Он указал на меня, снова громко рассмеялся, а я почувствовал, как сердце сжимается у меня в груди. Он посмотрел на меня ужасным пристальным взглядом, как будто я один из всей нашей команды был его добычей. Я смотрел на него и видел его, но не мог ощутить.
Там! Там! Я громко выкрикнул это слово, а может быть, это вырвалась из-под контроля моя Сила. Ответа не было. Ни Верити, ни Ночного Волка, никого, ничего. Я был один. Весь мир стал бесшумным и неподвижным. Вокруг меня мои товарищи по команде тряслись от ужаса и громко кричали, но я не чувствовал ничего. Их больше не было. Никого не было. Ни чаек, ни рыбы в море, никакой жизни нигде, насколько могли дотянуться мои чувства. Закутанная в плащ фигура на корабле сильно перегнулась через перила, обвиняющий палец указывал на меня.
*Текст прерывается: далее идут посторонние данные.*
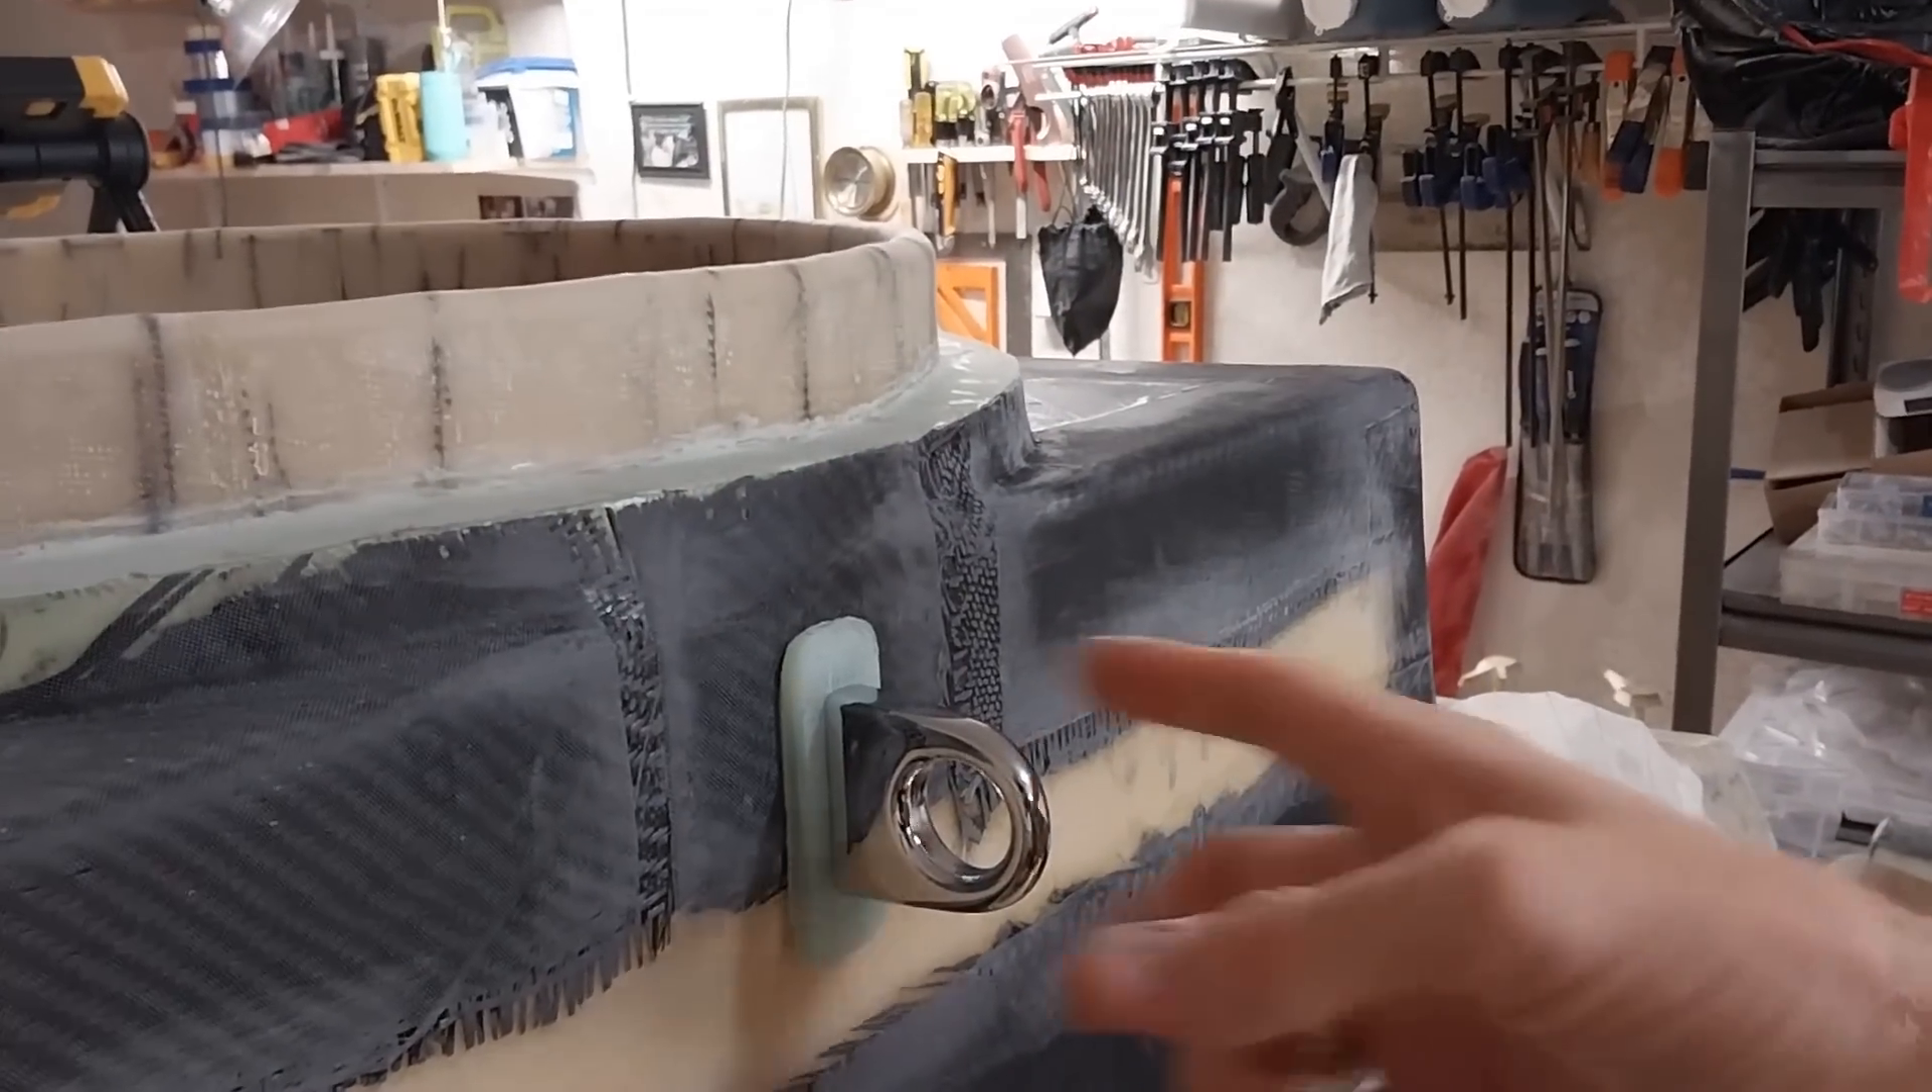So there's a dry fit of the bow eye I'm going to use to lock the hatch.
Человек на белом корабле смеялся. Я был один. Это одиночество было слишком сильным для того, чтобы его можно было выдержать. Оно окутало меня, змеилось вокруг меня, закрыло меня и начало душить.
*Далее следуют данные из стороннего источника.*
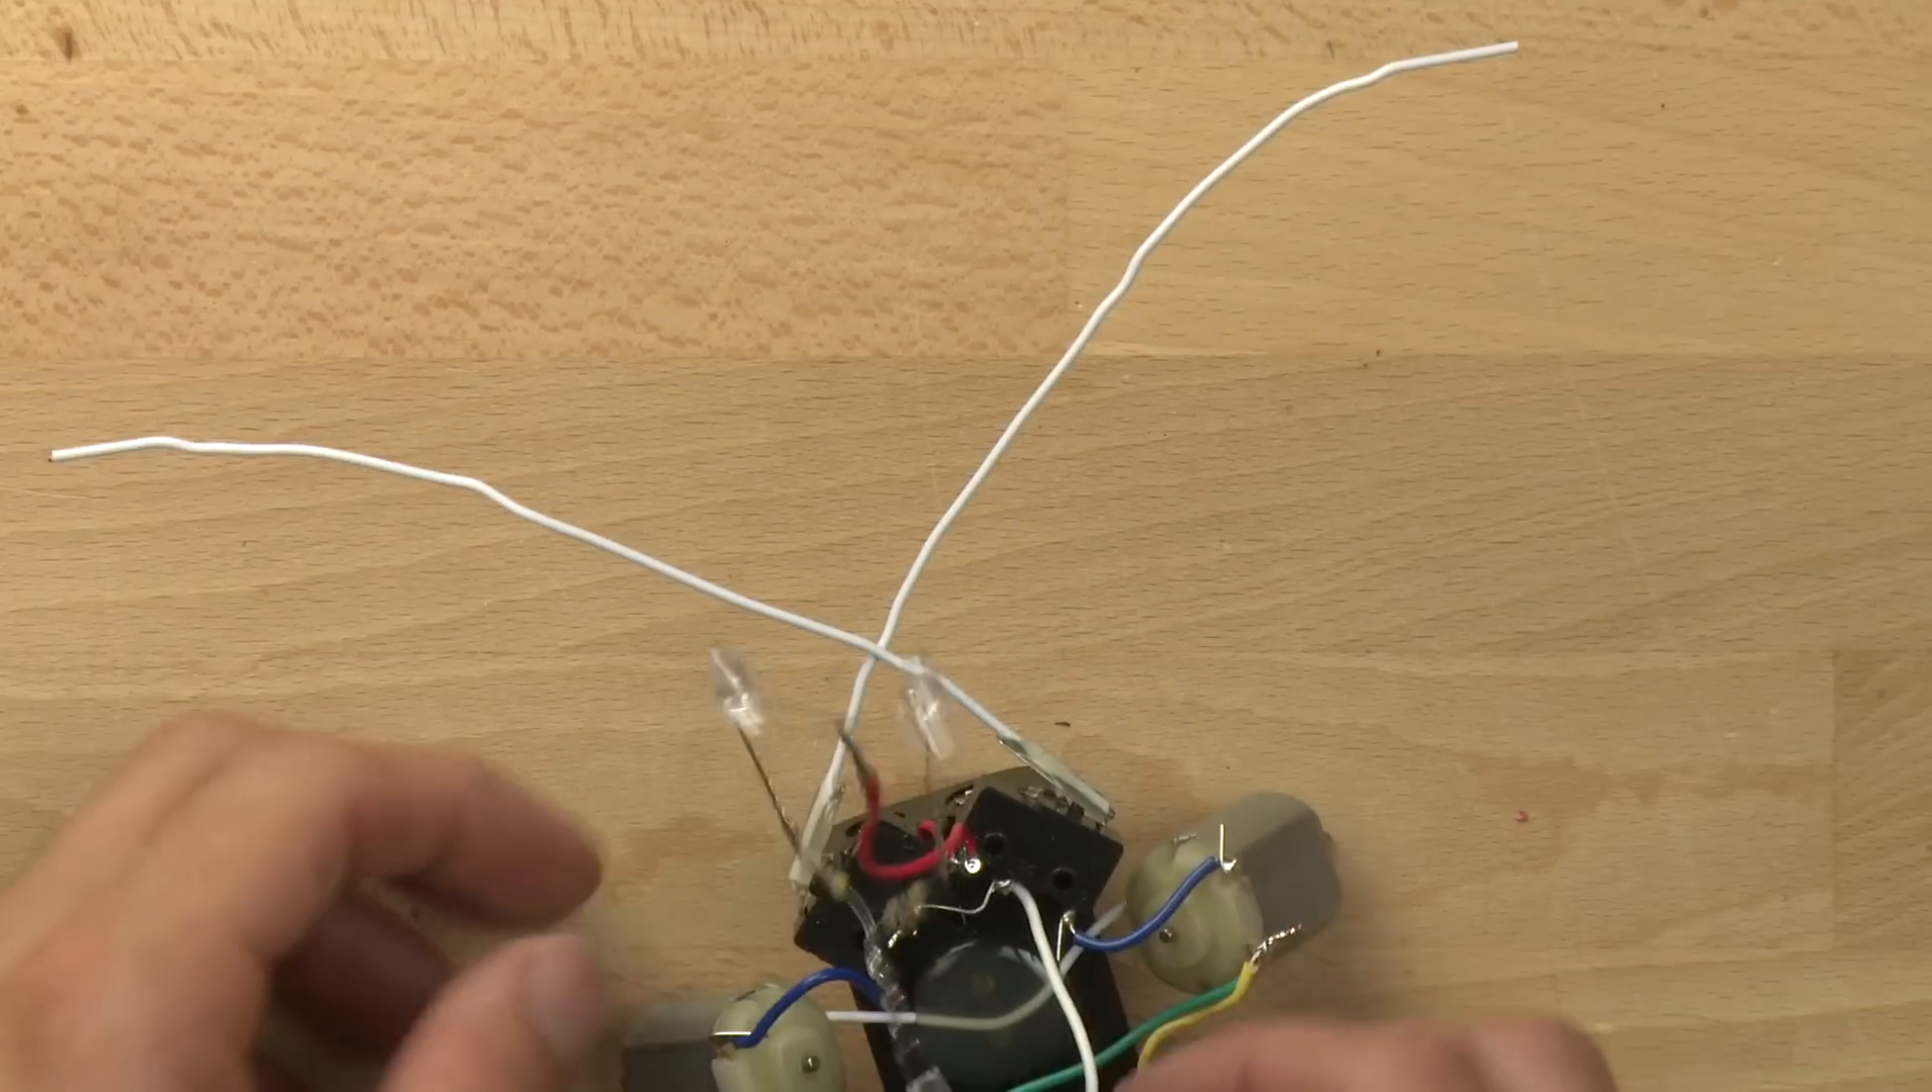Our two antenna are in place.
Я оттолкнул его. Это был рефлекс, о котором я не знал. Я воспользовался Даром, чтобы со всей силой оттолкнуть врага. На самом деле это я отлетел назад, рухнув на палубу у ног своих соседей. Я увидел, как фигура на корабле споткнулась, осела и свалилась за борт. Всплеск был слабым, но единственным. Если упавший человек и всплыл на поверхность, я этого не видел.
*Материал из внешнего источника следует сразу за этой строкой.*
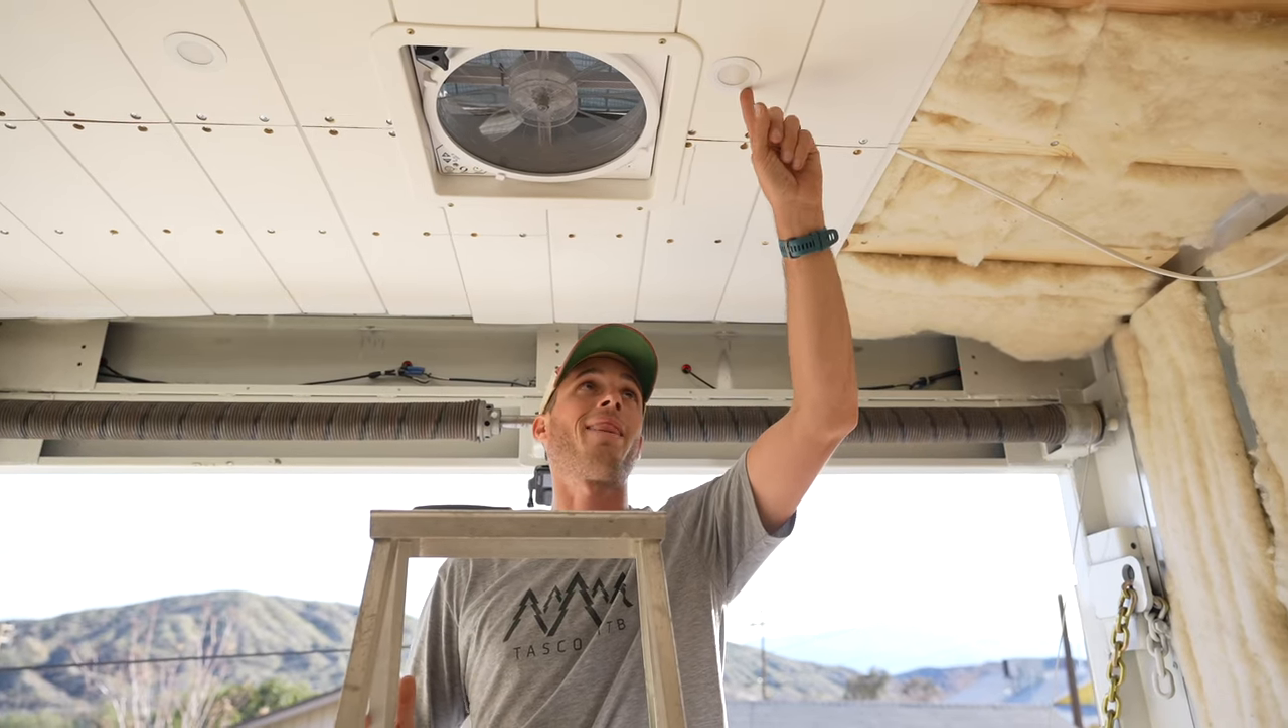We have our trim ring in officially.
Искать его не было времени. Красный корабль ударил нас бортом о борт, ломая наши весла и сбивая с ног гребцов. Островитяне кричали и с хохотом издевались над нами, прыгая к нам на палубу. Я вскочил на ноги и бросился к своей скамейке, чтобы взять топор. Остальные вокруг меня тоже приходили в себя. Мы не были готовы к сражению, но страх больше не сковывал нас. Мы встретили пиратов сталью, и битва началась.
Нет ничего страшнее открытого моря ночью. Друг и враг были неразличимы в темноте. Человек прыгнул на меня; я схватился за кожаные доспехи чужеземца, потянул его вниз и задушил. После немоты, которая так быстро охватила меня, каким-то дикарским облегчением был бьющийся около меня ужас. Кажется, все кончилось очень быстро. Когда я выпрямился, пиратский корабль уходил от нас. Там осталась только половина гребцов, и на нашей палубе еще шел бой, но красный корабль бросил своих людей. Наш капитан кричал нам, чтобы мы скорее кончали с пиратами и догоняли красный корабль. Тщетный призыв. К тому времени, когда мы убили их и выбросили за борт, их корабль уже затерялся в темноте. Джастин был внизу, задыхающийся и избитый, живой, но не способный немедленно связаться с Верити. По меньшей мере один ряд весел превратился в кучу обломков. Наш капитан громко бранил нас, пока меняли и укрепляли весла, но было слишком поздно. Он велел нам заткнуться, прислушался, но ни звука не раздавалось над водой. Я встал на свою скамью и медленно огляделся. Пустая черная вода. Никаких признаков белого корабля. Но еще более странным для меня было то, что я заговорил вслух:
— Белый корабль стоял на якоре. Но его тоже нет.
Многие головы повернулись в мою сторону:
— Белый корабль?
— С тобой все в порядке, Фитц?
— Это был красный корабль, парень. Мы с красным кораблем дрались.
— Не говори о белом корабле. Увидеть белый корабль — увидеть собственную смерть. Плохая примета, — это прошептал мне Нондж.
Я открыл рот, чтобы возразить, что это был настоящий корабль, а не видение, но островитянин отрицательно покачал головой и отвернулся в сторону, уставившись на воду. Я закрыл рот и медленно сел. Больше никто не видел его. Так же как никто больше не говорил об ужасном страхе, о животной панике, которая охватила нас, разрушив все наши планы. Когда в эту ночь мы вернулись в город, в тавернах рассказывали, что мы завязали бой, но красный корабль бежал от нас. Никаких свидетельств этой стычки не осталось, не считая разбитых весел, нескольких ран и крови островитян на нашей палубе.